> [Activity] Figure out the number of lines in the data that hold the string "Memorandum". Reply with that figure only.

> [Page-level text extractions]
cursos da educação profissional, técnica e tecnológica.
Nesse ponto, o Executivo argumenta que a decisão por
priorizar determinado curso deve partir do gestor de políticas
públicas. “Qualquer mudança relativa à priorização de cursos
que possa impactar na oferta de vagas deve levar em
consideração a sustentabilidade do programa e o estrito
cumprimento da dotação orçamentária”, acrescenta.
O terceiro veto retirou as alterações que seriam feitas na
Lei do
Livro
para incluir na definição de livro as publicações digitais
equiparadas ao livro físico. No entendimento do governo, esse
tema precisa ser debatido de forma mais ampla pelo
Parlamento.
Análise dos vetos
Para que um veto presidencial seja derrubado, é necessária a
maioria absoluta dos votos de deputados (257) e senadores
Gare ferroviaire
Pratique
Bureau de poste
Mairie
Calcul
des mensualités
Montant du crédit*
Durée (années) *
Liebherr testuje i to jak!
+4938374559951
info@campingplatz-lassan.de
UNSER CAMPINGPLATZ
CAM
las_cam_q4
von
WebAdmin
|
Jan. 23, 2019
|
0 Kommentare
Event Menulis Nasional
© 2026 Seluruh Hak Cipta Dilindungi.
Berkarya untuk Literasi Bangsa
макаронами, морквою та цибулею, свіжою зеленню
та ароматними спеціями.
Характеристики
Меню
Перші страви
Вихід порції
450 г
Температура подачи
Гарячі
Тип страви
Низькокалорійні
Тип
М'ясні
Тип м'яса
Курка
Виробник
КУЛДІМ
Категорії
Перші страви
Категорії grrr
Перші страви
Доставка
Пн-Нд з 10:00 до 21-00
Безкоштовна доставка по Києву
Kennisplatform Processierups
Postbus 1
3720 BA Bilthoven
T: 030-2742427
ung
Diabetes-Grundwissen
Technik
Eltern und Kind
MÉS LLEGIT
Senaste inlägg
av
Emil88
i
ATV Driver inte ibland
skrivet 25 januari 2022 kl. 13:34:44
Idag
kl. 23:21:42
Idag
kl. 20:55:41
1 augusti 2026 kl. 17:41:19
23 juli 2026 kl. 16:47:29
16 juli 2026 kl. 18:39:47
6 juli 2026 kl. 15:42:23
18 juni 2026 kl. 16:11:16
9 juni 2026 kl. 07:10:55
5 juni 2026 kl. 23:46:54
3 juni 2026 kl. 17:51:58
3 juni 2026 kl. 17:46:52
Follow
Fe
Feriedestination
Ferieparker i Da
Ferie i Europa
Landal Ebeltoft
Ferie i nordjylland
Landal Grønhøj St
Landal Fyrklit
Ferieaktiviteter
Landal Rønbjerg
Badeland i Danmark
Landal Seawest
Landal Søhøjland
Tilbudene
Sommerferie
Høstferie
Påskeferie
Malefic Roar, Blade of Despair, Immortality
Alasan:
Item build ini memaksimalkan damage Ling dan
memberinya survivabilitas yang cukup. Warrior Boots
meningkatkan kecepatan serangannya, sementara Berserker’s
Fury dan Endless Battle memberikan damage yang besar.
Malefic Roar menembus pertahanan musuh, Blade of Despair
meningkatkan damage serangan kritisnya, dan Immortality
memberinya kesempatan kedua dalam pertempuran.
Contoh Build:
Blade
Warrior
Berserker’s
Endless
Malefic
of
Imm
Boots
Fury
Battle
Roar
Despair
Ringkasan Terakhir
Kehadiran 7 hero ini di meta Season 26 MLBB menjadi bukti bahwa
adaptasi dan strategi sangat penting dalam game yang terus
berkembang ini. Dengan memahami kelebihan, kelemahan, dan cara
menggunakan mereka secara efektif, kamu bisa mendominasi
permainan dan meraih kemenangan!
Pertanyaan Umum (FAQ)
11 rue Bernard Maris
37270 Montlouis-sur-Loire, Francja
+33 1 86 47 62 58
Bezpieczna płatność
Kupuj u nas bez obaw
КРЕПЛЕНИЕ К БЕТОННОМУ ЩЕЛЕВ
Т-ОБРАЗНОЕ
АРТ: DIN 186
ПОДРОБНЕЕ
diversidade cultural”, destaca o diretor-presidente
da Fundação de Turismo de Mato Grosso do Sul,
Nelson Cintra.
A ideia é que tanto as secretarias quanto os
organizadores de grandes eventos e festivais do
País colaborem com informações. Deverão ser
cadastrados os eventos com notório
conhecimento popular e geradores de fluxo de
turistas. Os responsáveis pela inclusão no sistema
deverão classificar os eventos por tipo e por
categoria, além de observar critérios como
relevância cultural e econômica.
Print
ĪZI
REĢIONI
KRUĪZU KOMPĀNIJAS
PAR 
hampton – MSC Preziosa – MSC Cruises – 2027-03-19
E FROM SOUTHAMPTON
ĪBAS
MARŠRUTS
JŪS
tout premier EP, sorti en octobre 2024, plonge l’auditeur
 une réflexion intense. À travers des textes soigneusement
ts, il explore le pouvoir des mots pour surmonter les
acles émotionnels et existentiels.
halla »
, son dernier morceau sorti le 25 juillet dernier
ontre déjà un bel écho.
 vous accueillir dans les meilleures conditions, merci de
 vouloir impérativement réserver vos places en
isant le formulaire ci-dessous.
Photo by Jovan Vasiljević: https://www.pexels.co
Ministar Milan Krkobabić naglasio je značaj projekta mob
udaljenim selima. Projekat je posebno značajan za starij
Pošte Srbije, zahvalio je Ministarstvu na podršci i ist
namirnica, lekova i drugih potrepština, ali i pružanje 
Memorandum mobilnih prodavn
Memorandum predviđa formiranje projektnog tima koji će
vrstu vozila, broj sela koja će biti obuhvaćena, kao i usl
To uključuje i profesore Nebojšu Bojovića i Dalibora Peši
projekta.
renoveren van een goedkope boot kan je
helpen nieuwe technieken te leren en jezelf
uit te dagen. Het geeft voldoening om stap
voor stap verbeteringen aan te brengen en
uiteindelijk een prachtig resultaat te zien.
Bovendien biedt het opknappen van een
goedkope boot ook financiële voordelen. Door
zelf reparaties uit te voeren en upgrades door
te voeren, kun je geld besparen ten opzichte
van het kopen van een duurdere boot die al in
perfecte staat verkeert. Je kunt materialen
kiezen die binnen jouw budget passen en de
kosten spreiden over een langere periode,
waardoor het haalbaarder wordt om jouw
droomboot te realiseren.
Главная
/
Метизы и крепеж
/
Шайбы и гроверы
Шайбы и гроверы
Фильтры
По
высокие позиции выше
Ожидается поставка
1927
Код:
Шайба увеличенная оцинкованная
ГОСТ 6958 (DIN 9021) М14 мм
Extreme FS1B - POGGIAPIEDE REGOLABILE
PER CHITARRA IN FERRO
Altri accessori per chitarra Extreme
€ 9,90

> [Solution to this exercise] 2